• [TASK TO COMPLETE]
Write out, word for word, every line in the data below from the one containing "Cuentan con suspensión" to the one containing "17 Août 2025", both of them included.

• [AVAILABLE RECORDS]
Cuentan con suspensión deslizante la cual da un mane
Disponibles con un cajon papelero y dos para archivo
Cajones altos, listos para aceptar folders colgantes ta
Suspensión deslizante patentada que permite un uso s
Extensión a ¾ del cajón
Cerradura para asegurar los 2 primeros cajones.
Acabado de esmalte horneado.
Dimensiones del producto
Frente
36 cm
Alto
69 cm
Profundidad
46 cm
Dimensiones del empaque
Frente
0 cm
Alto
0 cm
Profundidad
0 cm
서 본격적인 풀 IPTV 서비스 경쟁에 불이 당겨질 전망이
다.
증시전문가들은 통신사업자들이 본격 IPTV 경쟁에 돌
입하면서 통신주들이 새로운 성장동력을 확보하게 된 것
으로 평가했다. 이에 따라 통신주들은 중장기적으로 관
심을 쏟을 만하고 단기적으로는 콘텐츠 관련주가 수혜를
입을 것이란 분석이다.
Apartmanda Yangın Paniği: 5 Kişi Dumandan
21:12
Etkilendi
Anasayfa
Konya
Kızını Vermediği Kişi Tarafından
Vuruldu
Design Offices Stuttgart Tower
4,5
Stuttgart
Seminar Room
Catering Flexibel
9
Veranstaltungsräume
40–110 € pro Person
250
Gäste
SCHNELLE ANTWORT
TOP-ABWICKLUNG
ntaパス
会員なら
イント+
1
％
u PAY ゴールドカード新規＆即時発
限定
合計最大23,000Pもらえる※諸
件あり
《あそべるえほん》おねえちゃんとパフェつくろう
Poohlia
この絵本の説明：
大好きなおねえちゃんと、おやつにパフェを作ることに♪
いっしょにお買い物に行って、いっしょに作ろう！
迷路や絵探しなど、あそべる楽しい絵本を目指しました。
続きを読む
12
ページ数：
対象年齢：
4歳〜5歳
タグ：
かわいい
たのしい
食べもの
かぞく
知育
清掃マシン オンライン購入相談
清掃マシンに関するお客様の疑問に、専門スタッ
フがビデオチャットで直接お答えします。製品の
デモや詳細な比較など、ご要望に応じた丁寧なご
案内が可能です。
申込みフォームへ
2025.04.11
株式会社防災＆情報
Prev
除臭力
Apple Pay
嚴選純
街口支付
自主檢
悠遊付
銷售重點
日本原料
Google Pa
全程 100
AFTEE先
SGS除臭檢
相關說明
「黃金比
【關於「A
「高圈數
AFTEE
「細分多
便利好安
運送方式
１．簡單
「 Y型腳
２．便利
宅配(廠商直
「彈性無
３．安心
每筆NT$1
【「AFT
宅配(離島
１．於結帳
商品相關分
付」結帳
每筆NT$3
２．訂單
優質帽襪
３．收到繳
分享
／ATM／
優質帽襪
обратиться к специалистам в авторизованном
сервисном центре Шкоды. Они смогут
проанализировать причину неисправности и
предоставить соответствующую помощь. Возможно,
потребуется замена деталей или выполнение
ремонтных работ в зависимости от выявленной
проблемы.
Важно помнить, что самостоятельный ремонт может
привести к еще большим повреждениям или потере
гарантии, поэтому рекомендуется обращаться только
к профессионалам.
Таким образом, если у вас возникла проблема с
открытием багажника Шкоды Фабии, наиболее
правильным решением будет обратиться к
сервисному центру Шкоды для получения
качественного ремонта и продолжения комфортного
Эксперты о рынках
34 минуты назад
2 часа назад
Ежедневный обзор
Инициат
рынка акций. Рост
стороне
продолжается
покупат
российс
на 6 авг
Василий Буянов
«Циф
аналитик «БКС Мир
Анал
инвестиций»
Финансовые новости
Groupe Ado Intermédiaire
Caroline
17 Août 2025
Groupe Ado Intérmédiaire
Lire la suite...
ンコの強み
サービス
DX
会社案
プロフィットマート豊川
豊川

==

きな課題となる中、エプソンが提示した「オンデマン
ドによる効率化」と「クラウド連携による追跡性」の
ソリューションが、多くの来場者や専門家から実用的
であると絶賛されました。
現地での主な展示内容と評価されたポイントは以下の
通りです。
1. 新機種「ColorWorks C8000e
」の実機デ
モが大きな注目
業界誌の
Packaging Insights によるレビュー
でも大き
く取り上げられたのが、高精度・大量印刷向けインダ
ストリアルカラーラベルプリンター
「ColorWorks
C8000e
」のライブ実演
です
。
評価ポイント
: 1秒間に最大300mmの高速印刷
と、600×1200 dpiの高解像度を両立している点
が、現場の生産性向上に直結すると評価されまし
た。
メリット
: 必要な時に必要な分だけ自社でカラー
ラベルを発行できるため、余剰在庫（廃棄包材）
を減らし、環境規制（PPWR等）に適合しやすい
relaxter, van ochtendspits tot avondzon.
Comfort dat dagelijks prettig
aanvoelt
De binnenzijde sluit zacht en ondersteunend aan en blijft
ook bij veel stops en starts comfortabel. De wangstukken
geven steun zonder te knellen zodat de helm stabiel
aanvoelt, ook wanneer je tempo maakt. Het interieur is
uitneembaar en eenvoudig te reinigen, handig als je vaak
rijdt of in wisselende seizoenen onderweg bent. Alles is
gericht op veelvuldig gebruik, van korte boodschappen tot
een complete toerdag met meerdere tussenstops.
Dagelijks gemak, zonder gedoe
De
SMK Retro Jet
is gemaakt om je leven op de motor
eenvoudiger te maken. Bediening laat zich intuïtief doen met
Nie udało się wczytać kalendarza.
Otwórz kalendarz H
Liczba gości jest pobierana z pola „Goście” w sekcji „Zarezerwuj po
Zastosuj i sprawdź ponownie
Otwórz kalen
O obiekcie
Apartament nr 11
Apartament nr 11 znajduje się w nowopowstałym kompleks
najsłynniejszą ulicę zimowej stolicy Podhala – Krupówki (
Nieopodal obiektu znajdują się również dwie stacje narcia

* * *

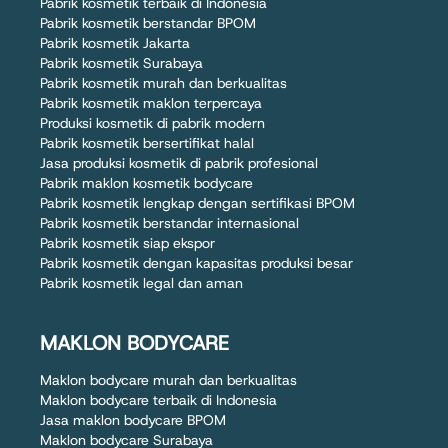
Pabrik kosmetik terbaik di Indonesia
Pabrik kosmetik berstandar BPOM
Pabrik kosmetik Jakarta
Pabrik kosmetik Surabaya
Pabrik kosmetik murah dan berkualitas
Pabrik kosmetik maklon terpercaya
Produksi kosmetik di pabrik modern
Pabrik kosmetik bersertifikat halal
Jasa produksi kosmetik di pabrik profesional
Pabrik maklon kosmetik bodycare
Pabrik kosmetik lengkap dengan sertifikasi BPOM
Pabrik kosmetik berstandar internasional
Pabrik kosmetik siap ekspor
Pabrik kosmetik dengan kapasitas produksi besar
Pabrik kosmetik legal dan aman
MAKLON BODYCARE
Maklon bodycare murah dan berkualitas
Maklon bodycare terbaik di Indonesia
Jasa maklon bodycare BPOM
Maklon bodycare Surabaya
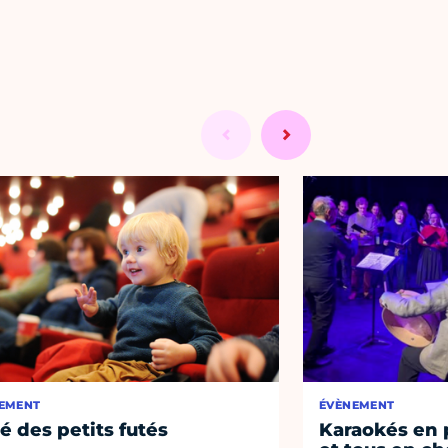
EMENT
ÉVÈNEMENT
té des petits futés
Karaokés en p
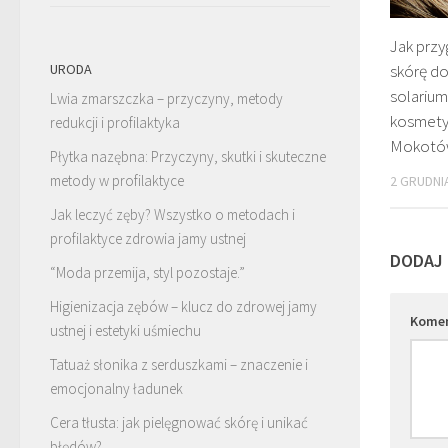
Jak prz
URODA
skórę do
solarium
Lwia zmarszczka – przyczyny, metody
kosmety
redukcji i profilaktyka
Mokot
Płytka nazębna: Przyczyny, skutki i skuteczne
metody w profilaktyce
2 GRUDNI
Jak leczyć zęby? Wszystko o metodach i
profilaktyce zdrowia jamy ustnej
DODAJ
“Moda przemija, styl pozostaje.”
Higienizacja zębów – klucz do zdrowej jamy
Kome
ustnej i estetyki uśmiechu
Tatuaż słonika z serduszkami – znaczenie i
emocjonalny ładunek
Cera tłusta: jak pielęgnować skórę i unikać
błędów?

• [RESPONSE TO THIS TASK]
Cuentan con suspensión deslizante la cual da un mane
Disponibles con un cajon papelero y dos para archivo
Cajones altos, listos para aceptar folders colgantes ta
Suspensión deslizante patentada que permite un uso s
Extensión a ¾ del cajón
Cerradura para asegurar los 2 primeros cajones.
Acabado de esmalte horneado.
Dimensiones del producto
Frente
36 cm
Alto
69 cm
Profundidad
46 cm
Dimensiones del empaque
Frente
0 cm
Alto
0 cm
Profundidad
0 cm
서 본격적인 풀 IPTV 서비스 경쟁에 불이 당겨질 전망이
다.
증시전문가들은 통신사업자들이 본격 IPTV 경쟁에 돌
입하면서 통신주들이 새로운 성장동력을 확보하게 된 것
으로 평가했다. 이에 따라 통신주들은 중장기적으로 관
심을 쏟을 만하고 단기적으로는 콘텐츠 관련주가 수혜를
입을 것이란 분석이다.
Apartmanda Yangın Paniği: 5 Kişi Dumandan
21:12
Etkilendi
Anasayfa
Konya
Kızını Vermediği Kişi Tarafından
Vuruldu
Design Offices Stuttgart Tower
4,5
Stuttgart
Seminar Room
Catering Flexibel
9
Veranstaltungsräume
40–110 € pro Person
250
Gäste
SCHNELLE ANTWORT
TOP-ABWICKLUNG
ntaパス
会員なら
イント+
1
％
u PAY ゴールドカード新規＆即時発
限定
合計最大23,000Pもらえる※諸
件あり
《あそべるえほん》おねえちゃんとパフェつくろう
Poohlia
この絵本の説明：
大好きなおねえちゃんと、おやつにパフェを作ることに♪
いっしょにお買い物に行って、いっしょに作ろう！
迷路や絵探しなど、あそべる楽しい絵本を目指しました。
続きを読む
12
ページ数：
対象年齢：
4歳〜5歳
タグ：
かわいい
たのしい
食べもの
かぞく
知育
清掃マシン オンライン購入相談
清掃マシンに関するお客様の疑問に、専門スタッ
フがビデオチャットで直接お答えします。製品の
デモや詳細な比較など、ご要望に応じた丁寧なご
案内が可能です。
申込みフォームへ
2025.04.11
株式会社防災＆情報
Prev
除臭力
Apple Pay
嚴選純
街口支付
自主檢
悠遊付
銷售重點
日本原料
Google Pa
全程 100
AFTEE先
SGS除臭檢
相關說明
「黃金比
【關於「A
「高圈數
AFTEE
「細分多
便利好安
運送方式
１．簡單
「 Y型腳
２．便利
宅配(廠商直
「彈性無
３．安心
每筆NT$1
【「AFT
宅配(離島
１．於結帳
商品相關分
付」結帳
每筆NT$3
２．訂單
優質帽襪
３．收到繳
分享
／ATM／
優質帽襪
обратиться к специалистам в авторизованном
сервисном центре Шкоды. Они смогут
проанализировать причину неисправности и
предоставить соответствующую помощь. Возможно,
потребуется замена деталей или выполнение
ремонтных работ в зависимости от выявленной
проблемы.
Важно помнить, что самостоятельный ремонт может
привести к еще большим повреждениям или потере
гарантии, поэтому рекомендуется обращаться только
к профессионалам.
Таким образом, если у вас возникла проблема с
открытием багажника Шкоды Фабии, наиболее
правильным решением будет обратиться к
сервисному центру Шкоды для получения
качественного ремонта и продолжения комфортного
Эксперты о рынках
34 минуты назад
2 часа назад
Ежедневный обзор
Инициат
рынка акций. Рост
стороне
продолжается
покупат
российс
на 6 авг
Василий Буянов
«Циф
аналитик «БКС Мир
Анал
инвестиций»
Финансовые новости
Groupe Ado Intermédiaire
Caroline
17 Août 2025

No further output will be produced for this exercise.